Estes resultados, além de mostrarem que padrões de mudança cultural podem mudar de acordo com modelos evolutivos teóricos, mesmo sendo tidos como muito contingentes, reforçando a idéia de que a evolução cultural não é uma mera metáfora ou extrapolação de linguagem. Entretanto, estes resultados também nos mostram como a evolução cultural é diferente da evolução biológica. Por exemplo, mesmo que alterações no design funcional das canoas possa culminar em maior distribuição deste traço nas diversas ilhas e populações, ajudando as migrações e colonizações, parece que as inovações (equivalente as mutações) “cegas”, ou seja, aquelas que acontecem por 'erros', ou imperfeição na transmissão cultural ,tenham um impacto mínimo, sendo muito superado por inovações deliberadas e bem pensadas ou por tentativa e erro. O que pode ser bastante diferente no caso de designs não funcionais, como alterações nos símbolos, nos quais o viés de transmissão e 'erros' neste processo, associados a colonização de novas ilhas podem ajudar a criar diferenças culturais maiores, sem as restrições funcionais habituais.

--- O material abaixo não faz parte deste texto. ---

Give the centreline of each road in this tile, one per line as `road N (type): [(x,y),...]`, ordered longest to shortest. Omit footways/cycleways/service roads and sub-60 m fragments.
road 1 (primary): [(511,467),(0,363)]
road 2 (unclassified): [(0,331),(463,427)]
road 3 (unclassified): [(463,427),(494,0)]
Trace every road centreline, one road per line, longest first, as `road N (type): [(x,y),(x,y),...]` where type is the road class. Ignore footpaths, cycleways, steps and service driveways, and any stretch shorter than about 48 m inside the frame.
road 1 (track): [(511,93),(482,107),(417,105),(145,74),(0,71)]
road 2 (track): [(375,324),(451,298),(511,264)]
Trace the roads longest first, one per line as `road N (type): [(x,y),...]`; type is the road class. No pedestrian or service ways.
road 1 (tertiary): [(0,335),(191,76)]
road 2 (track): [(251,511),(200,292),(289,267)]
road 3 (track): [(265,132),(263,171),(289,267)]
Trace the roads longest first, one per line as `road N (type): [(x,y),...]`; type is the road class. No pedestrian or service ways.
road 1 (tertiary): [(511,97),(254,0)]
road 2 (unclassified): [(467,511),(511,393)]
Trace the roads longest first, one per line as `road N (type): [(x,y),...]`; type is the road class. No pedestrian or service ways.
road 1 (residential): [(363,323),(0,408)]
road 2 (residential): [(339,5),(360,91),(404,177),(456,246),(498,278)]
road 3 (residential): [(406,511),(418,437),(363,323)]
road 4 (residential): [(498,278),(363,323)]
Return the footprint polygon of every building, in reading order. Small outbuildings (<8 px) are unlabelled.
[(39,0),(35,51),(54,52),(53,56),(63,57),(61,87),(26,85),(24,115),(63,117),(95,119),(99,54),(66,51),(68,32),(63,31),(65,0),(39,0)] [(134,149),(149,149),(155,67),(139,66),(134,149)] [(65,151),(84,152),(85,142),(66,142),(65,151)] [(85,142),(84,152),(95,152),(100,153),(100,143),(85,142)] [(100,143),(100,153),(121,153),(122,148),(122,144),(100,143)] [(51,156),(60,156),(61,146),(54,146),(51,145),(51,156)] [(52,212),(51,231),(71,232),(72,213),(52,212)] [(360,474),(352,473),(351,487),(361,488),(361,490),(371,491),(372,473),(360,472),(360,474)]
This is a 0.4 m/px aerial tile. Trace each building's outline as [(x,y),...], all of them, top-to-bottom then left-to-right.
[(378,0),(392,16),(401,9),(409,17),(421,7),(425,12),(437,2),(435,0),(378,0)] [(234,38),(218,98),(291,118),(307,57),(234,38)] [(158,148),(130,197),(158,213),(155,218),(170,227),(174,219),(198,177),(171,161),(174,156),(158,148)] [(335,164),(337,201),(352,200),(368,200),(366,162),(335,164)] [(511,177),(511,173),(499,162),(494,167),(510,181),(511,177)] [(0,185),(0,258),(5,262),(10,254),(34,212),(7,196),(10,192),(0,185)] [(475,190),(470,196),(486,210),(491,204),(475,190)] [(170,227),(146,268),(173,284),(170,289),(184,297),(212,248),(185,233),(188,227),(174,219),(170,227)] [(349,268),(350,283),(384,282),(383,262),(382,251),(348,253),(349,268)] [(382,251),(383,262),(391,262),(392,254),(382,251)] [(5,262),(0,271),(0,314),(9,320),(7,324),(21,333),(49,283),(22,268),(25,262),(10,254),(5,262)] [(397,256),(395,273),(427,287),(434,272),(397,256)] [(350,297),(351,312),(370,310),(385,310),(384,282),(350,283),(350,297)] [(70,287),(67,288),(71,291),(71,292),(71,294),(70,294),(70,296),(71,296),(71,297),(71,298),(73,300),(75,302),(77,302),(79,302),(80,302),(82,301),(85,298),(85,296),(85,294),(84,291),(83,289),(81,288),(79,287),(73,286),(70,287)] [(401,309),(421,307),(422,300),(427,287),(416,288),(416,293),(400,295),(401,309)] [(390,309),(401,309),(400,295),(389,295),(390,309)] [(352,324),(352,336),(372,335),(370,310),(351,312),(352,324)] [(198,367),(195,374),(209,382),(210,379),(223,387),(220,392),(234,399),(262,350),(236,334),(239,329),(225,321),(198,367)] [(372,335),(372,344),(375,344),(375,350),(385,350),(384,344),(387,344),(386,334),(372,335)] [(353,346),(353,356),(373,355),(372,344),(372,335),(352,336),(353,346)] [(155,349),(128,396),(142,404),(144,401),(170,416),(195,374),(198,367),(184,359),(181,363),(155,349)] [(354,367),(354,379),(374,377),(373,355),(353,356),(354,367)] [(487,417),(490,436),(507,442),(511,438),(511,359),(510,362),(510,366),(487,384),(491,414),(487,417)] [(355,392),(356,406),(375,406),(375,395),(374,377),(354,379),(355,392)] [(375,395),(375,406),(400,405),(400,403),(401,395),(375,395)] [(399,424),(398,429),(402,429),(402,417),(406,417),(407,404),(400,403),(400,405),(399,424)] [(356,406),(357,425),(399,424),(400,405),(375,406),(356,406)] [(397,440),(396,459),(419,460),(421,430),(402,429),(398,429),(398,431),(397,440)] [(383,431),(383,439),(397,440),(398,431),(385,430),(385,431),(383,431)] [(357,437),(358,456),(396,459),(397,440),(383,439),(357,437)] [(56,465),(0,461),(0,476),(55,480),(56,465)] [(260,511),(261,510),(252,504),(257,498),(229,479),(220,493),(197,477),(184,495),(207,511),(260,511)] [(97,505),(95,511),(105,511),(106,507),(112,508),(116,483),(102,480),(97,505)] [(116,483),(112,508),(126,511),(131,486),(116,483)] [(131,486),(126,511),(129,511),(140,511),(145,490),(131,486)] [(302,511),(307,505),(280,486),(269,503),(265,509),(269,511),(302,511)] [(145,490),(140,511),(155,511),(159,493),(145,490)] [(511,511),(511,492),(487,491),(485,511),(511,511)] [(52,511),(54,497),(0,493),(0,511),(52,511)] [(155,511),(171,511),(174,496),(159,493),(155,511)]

Os próprios autores são muito claros, em relação as diversas interpretações possíveis para os seus resultados e a importância de estudos futuros, bem como a construção de outros conjuntos de dados culturais como estes, além da comparação de múltiplos modelos, envolvendo seleção positiva e negativa, seleção cultural, deriva, viés de transmissão, etc. A consciência destas questões mostra como a evolução cultural pode ser um arcabouço diversificado e ao mesmo tempo rigoroso para estudar as mudanças culturais, afastando um pouco a ideia de que as ferramentas de análise evolutiva possam simplificar demasiadamente e deixar de lado as complexidades e contingências das mudanças culturais. Estes resultados inciais, as considerações dos autores e o tipo de abordagem parecem fazer juz aos detalhes e complicações daquilo que entendemos por cultura e apresentam um caminho, no mínimo, muito interessante para estudá-la.
Referências:
Rogers DS, Ehrlich PR. Natural selection and cultural rates of change. Proc Natl Acad Sci U S A. 2008 Mar 4;105(9):3416-20. Epub 2008 Feb 19. PubMed PMID: 18287028; PubMed Central PMCID: PMC2265130.
Shennan S. Canoes and cultural evolution. Proc Natl Acad Sci U S A. 2008 Mar 4;105(9):3175-6. Epub 2008 Feb 27. PubMed PMID: 18305151; PubMed Central PMCID: PMC2265163.